The Fulwell Cross roundabout could be anywhere or nowhere - surrounded by walkers and runners, prams and bikes, commuters and children, wanderers and visitors, wheel chairs and lorries. It's true that the tree is special. It has a name, the Fairlop Oak, planted in 1951 the year of the Festival of Britain. And it has a pedigree: the first Fairlop oak is said to have existed ‘from halfway up the Christian era’. It grew not on a roundabout but in Hanault Forest in a wooded area of some 3,000 acres. It is said that in the midday sun its branches cast a shadow 300ft in circumference. So it's not surprising that it was the venue chosen from about 1725 onwards for the Fairlop Fair, held under its branches every year on the first Friday in July. 
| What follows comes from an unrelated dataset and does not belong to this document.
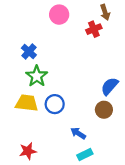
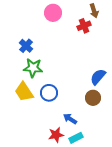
green star: (37, 76) -> (33, 68), turned -30
yellow trapezoid: (27, 103) -> (24, 92), turned -130
red star: (28, 151) -> (56, 135), moved

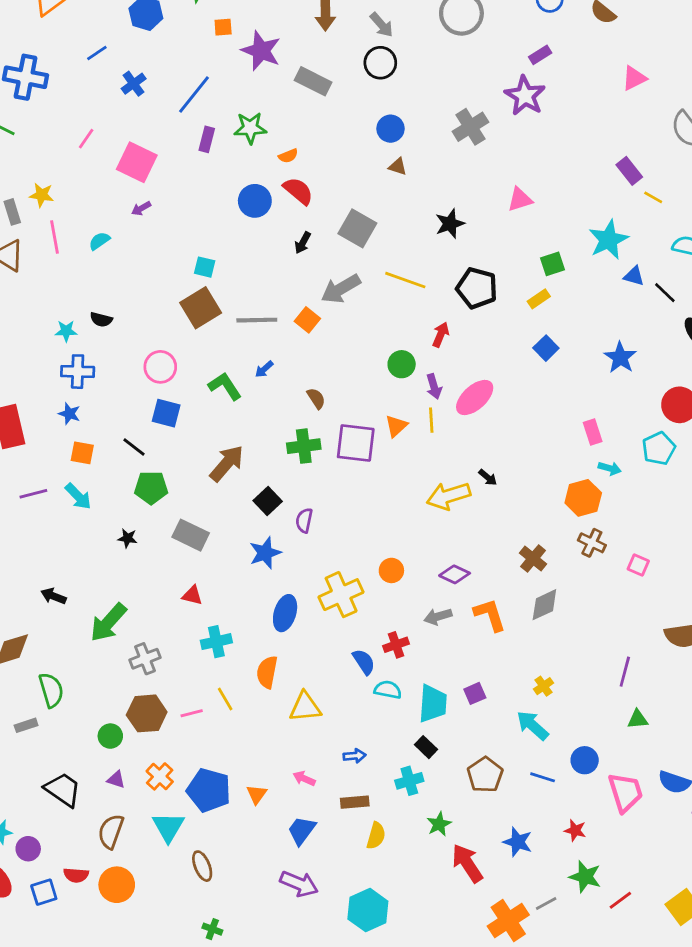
The work was filmed by the artist using an iPhone Blu-tacked to his car window as he circumnavigated the roundabout where he once learned to drive. So standing in the centre of the gallery surrounded by endless revolutions of footage, we are encircled by Wallinger, who’s circling the tree. We encounter spring, summer, autumn, winter in the course of a few seconds. We are drawn into his universe where we may choose to reflect on the passing of time as it comes hurtling towards us Wallinger has entitled the work Orrery a word describing a mechanical model of the solar system. With the oak tree at the centre of this particular universe,  are we the still silent centre contemplating the orbit of our planet round the sun and its place in the universe? 
The work has been described as a ‘cameo of Britain destined to rotate in its tiny orbit endlessly’.

 The minutes pass, the sun shifts, the day turns, and with it the seasons. We turn on this little island, and in our lives, as our planet turns in time within the universe. But we are at the centre of it all.